課題 -
壬生についての文章から、「訪れたのは、壬生寺。境内に壬」と「す。まるでパントマイムです。」の間を両端も含めて、一字も変えずに返すこと。

文書の抜粋 -
========================================
Vol.89 壬生の総て
05.4.24訪問/4.29掲載
 壬生(みぶ)といえば、新撰組の生誕地。繁華街に近いのに、路地に入ると、木造の古い佇まいが残り、当時の面影がしのばれます。

 訪れたのは、壬生寺。境内に壬生塚があり、新撰組の近藤勇像などがあります。でも、目的は新撰組ではなく、寺に約700年伝わってきた「壬生狂言」(重要無形民俗文化財)です。公演は年14日。春は4月21〜29日の9日間です。起源は鎌倉時代、円覚上人が大衆に分かりやすく仏の教えを説こうと考案したもので、セリフはなく、鐘・太鼓・笛に合わせて身振り手振りで表現します。まるでパントマイムです。
========================================
表示項目 -

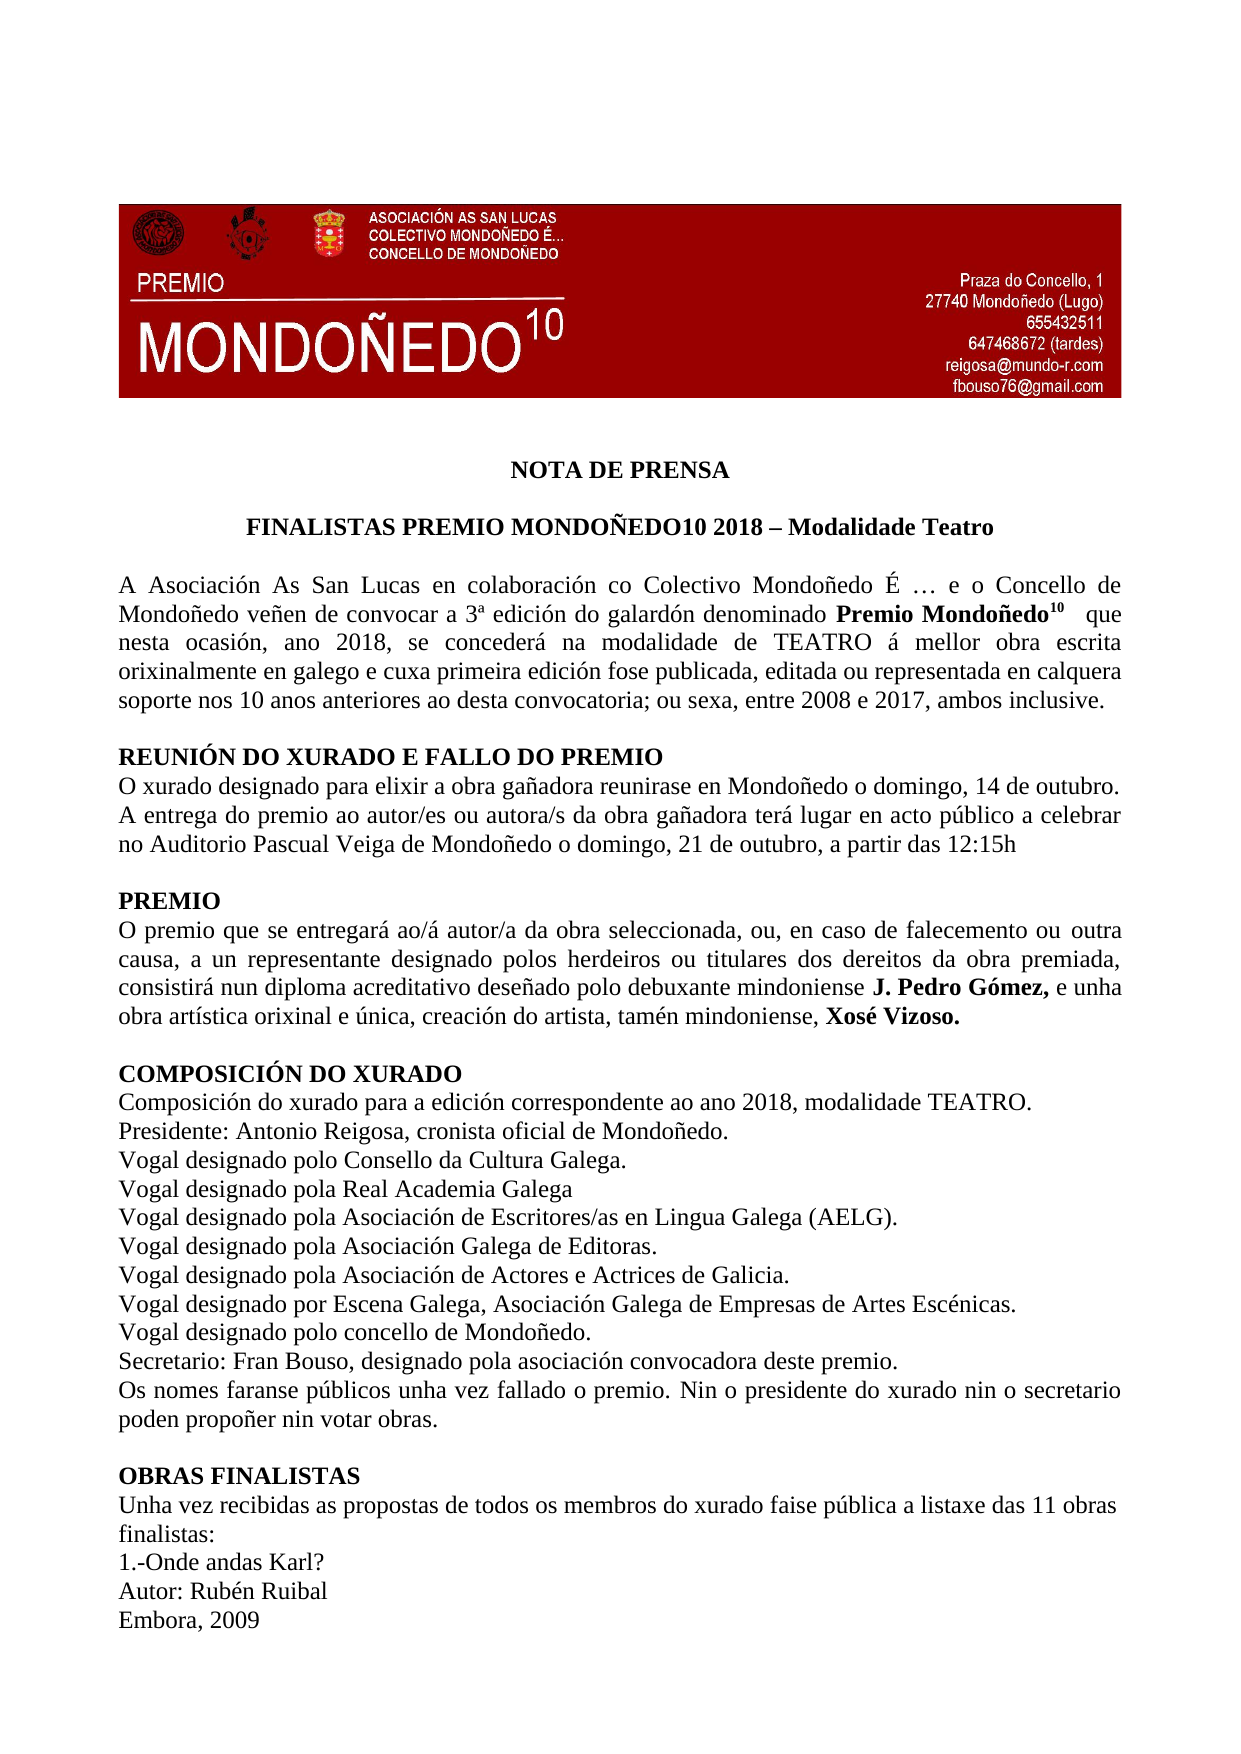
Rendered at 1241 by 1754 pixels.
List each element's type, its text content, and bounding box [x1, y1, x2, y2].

text Vogal designado pola Real Academia Galega [118, 1174, 1122, 1202]
text PREMIO [118, 886, 1122, 915]
text COMPOSICIÓN DO XURADO [118, 1059, 1122, 1087]
text Unha vez recibidas as propostas de todos os membros do xurado faise pública a listaxe das 11 obras finalistas: [118, 1490, 1122, 1547]
text Vogal designado polo Consello da Cultura Galega. [118, 1145, 1122, 1174]
text Vogal designado polo concello de Mondoñedo. [118, 1317, 1122, 1346]
picture [118, 204, 1122, 398]
text 1.-Onde andas Karl? [118, 1547, 1122, 1576]
text REUNIÓN DO XURADO E FALLO DO PREMIO [118, 742, 1122, 771]
text Vogal designado pola Asociación de Actores e Actrices de Galicia. [118, 1260, 1122, 1289]
text Vogal designado pola Asociación de Escritores/as en Lingua Galega (AELG). [118, 1202, 1122, 1231]
text Vogal designado pola Asociación Galega de Editoras. [118, 1231, 1122, 1260]
text O premio que se entregará ao/á autor/a da obra seleccionada, ou, en caso de falecemento ou outra causa, a un representante designado polos herdeiros ou titulares dos dereitos da obra premiada, consistirá nun diploma acreditativo deseñado polo debuxante mindoniense J. Pedro Gómez, e unha obra artística orixinal e única, creación do artista, tamén mindoniense, Xosé Vizoso. [118, 915, 1122, 1030]
text Vogal designado por Escena Galega, Asociación Galega de Empresas de Artes Escénicas. [118, 1289, 1122, 1317]
text Secretario: Fran Bouso, designado pola asociación convocadora deste premio. [118, 1346, 1122, 1375]
text Embora, 2009 [118, 1605, 1122, 1634]
text Autor: Rubén Ruibal [118, 1576, 1122, 1605]
text FINALISTAS PREMIO MONDOÑEDO10 2018 – Modalidade Teatro [118, 512, 1122, 541]
text NOTA DE PRENSA [118, 455, 1122, 484]
text A entrega do premio ao autor/es ou autora/s da obra gañadora terá lugar en acto público a celebrar no Auditorio Pascual Veiga de Mondoñedo o domingo, 21 de outubro, a partir das 12:15h [118, 800, 1122, 857]
text Presidente: Antonio Reigosa, cronista oficial de Mondoñedo. [118, 1116, 1122, 1145]
text Os nomes faranse públicos unha vez fallado o premio. Nin o presidente do xurado nin o secretario poden propoñer nin votar obras. [118, 1375, 1122, 1432]
text O xurado designado para elixir a obra gañadora reunirase en Mondoñedo o domingo, 14 de outubro. [118, 771, 1122, 800]
text OBRAS FINALISTAS [118, 1461, 1122, 1490]
text Composición do xurado para a edición correspondente ao ano 2018, modalidade TEATRO. [118, 1087, 1122, 1116]
text A Asociación As San Lucas en colaboración co Colectivo Mondoñedo É … e o Concello de Mondoñedo veñen de convocar a 3ª edición do galardón denominado Premio Mondoñedo10 que nesta ocasión, ano 2018, se concederá na modalidade de TEATRO á mellor obra escrita orixinalmente en galego e cuxa primeira edición fose publicada, editada ou representada en calquera soporte nos 10 anos anteriores ao desta convocatoria; ou sexa, entre 2008 e 2017, ambos inclusive. [118, 570, 1122, 714]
========================================
解答 -
訪れたのは、壬生寺。境内に壬生塚があり、新撰組の近藤勇像などがあります。でも、目的は新撰組ではなく、寺に約700年伝わってきた「壬生狂言」(重要無形民俗文化財)です。公演は年14日。春は4月21〜29日の9日間です。起源は鎌倉時代、円覚上人が大衆に分かりやすく仏の教えを説こうと考案したもので、セリフはなく、鐘・太鼓・笛に合わせて身振り手振りで表現します。まるでパントマイムです。